Ultimately, Fiasco is a company that manages to deliver both the honesty and the romance that theatre gives the audience when done well. Directors Noah Brody and Ben Steinfeld, along with vocal coach Jessie Austrian, take responsibility for bringing the play to life in a truthful way that captures all the majesty and nuance that constitutes Shakespeare's unique genius. In each of his plays--whether comedy or tragedy--we see profoundly human moments of success and failure, rapture and despair, beauty and squalor. The magic of their production is that the play contains hilarious and touching moments side-by-side and none of it seems forced or false.

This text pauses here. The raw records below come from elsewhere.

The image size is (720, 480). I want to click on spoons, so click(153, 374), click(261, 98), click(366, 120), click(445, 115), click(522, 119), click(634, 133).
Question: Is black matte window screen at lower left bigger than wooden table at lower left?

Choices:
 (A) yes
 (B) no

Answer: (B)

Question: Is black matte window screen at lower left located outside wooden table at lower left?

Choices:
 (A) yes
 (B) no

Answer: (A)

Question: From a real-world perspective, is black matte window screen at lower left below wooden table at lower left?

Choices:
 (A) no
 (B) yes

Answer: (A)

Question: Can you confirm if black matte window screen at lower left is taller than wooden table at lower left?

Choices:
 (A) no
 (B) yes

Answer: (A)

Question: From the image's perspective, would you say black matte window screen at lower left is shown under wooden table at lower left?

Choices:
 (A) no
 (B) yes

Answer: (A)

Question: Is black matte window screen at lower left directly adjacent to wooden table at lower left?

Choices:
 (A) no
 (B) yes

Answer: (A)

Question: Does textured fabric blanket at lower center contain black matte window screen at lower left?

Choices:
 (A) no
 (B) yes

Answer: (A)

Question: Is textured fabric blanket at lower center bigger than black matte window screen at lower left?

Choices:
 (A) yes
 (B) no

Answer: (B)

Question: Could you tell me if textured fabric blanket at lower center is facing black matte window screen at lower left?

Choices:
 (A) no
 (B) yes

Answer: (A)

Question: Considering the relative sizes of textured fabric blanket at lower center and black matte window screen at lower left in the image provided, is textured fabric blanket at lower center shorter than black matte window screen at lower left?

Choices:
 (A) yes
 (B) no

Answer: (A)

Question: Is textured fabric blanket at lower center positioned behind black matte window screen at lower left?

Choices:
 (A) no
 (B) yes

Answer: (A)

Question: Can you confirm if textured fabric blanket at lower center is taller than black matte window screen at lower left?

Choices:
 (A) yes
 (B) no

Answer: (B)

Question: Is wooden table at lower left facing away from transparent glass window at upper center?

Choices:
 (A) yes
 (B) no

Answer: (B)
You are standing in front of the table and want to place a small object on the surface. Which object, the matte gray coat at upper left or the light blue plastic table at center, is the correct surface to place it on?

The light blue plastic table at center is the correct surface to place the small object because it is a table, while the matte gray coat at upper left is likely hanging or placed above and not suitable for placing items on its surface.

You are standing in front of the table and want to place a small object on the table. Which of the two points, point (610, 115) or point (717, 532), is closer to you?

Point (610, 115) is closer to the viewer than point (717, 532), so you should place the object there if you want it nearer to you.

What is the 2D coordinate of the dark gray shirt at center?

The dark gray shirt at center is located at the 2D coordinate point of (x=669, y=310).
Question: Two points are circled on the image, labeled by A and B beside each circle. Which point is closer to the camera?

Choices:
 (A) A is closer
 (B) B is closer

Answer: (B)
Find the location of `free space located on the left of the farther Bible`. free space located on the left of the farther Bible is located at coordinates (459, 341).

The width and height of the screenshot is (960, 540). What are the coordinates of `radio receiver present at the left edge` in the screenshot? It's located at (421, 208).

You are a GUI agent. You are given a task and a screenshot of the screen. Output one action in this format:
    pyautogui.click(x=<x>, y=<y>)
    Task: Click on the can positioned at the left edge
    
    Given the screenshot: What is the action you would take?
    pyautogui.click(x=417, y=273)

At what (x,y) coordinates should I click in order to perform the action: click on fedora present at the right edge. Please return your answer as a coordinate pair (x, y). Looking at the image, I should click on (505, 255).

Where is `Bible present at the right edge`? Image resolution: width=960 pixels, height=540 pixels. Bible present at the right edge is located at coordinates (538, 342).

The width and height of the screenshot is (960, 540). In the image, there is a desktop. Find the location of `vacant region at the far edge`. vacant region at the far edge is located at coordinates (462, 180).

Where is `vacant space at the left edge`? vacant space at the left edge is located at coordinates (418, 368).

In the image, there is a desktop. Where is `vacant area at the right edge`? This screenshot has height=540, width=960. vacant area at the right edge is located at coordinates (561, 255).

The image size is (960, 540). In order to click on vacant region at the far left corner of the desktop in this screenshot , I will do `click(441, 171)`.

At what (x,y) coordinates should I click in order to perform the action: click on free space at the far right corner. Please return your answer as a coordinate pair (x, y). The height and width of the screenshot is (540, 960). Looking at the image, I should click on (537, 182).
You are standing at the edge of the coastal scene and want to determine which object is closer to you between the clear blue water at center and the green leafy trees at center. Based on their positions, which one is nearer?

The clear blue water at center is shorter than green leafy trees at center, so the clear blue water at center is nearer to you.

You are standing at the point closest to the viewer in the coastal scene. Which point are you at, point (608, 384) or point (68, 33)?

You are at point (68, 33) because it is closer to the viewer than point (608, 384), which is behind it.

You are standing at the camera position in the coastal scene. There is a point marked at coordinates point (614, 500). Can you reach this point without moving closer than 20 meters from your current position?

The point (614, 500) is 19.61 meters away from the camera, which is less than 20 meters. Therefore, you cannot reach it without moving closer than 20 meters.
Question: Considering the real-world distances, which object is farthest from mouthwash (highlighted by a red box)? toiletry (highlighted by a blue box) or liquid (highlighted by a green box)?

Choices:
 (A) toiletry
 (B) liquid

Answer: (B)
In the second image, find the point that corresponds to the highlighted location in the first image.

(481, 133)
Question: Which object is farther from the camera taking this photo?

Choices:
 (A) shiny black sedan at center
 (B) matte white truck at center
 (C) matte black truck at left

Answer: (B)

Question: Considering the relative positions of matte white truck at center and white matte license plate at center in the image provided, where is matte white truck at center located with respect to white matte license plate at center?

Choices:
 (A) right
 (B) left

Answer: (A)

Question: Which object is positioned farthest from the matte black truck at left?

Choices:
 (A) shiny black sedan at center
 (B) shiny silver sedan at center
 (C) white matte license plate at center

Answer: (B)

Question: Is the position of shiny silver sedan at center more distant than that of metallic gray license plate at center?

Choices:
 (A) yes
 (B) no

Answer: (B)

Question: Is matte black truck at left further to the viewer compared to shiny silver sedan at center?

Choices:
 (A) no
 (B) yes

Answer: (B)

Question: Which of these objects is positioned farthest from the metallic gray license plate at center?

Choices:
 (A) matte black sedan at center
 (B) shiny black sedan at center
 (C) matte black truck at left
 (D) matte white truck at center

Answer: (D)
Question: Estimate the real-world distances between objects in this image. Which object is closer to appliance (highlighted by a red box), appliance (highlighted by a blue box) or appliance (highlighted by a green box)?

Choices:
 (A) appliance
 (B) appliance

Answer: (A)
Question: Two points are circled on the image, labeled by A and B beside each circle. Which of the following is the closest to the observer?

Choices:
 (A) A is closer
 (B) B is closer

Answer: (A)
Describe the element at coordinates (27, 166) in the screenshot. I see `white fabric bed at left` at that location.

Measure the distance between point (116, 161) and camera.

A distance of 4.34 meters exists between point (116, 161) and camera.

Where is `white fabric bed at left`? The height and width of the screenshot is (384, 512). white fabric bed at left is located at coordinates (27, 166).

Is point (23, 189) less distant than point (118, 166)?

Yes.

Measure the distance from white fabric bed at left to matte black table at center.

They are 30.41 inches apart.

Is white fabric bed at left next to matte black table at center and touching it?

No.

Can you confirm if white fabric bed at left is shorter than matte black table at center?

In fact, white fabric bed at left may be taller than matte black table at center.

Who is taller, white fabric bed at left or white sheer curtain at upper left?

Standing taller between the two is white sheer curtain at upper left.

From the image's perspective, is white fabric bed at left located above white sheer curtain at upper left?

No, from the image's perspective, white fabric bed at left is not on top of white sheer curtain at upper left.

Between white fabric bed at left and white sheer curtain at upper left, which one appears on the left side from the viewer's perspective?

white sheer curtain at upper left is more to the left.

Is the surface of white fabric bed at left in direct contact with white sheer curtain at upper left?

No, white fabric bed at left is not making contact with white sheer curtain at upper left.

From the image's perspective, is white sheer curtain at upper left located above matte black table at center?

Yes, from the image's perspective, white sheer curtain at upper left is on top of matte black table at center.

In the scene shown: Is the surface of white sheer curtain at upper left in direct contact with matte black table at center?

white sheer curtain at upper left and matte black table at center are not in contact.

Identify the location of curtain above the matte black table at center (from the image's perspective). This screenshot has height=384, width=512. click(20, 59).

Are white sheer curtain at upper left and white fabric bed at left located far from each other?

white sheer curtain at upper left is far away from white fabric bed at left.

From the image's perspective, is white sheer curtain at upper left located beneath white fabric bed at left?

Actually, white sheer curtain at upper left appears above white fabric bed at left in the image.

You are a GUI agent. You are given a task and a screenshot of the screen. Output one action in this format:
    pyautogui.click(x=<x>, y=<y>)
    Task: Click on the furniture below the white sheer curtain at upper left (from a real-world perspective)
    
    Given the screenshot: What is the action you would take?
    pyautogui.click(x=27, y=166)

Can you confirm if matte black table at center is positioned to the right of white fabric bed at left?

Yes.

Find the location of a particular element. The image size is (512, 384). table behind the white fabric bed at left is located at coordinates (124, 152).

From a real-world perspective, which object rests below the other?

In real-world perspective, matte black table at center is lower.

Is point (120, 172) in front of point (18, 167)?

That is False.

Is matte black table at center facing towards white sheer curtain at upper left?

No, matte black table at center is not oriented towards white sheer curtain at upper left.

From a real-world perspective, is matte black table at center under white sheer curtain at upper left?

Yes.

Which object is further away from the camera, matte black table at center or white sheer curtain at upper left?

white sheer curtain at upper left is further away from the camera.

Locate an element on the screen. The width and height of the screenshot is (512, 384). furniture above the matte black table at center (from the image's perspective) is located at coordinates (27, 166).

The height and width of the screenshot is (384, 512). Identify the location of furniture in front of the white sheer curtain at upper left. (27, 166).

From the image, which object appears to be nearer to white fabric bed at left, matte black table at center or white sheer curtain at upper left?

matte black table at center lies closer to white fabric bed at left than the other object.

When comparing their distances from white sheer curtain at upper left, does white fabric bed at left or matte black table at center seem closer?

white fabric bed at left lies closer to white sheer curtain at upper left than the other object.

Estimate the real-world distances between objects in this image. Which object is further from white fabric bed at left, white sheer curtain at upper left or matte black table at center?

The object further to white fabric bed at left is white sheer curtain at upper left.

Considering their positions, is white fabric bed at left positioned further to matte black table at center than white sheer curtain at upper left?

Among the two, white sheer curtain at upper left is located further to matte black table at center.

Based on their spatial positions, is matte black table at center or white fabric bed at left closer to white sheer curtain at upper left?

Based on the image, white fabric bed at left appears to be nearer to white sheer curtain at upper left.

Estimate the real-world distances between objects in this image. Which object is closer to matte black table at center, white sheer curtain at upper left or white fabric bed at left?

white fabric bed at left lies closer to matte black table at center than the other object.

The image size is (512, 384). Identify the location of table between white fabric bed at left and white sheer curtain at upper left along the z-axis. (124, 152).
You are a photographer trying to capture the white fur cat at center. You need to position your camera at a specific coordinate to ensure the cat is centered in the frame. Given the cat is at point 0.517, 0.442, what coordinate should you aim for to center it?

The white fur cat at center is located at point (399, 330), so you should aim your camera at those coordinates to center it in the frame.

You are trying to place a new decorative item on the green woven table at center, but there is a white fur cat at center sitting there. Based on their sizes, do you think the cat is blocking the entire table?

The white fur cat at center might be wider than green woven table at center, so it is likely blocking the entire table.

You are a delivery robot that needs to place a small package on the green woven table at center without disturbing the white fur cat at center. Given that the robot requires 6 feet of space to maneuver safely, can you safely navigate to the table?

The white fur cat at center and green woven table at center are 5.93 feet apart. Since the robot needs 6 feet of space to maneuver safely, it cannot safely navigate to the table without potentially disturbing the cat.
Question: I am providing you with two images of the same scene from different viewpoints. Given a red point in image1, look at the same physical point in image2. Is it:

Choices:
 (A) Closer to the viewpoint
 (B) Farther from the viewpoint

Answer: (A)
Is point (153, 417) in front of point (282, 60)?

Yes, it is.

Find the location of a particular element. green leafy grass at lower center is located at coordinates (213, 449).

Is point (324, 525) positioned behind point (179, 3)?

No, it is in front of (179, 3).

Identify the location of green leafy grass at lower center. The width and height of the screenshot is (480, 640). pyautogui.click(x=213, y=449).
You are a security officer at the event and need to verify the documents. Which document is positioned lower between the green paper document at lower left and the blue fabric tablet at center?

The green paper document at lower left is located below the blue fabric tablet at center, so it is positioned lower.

By focusing on the ensemble and using humans to do the storytelling, the company magnifies the humanity of the text. Ultimately, Fiasco make brilliant and moving theatre by showing immense respect for the material, the audience, and each other. They have rejected the ugly cynicism of the "art-as-product" attitude that dominates the commercial theatre in favor of a brand of unique joy that is in all too short supply today. More artists need to be willing to engage themselves and their art in such a bold way. Midtown should be so lucky.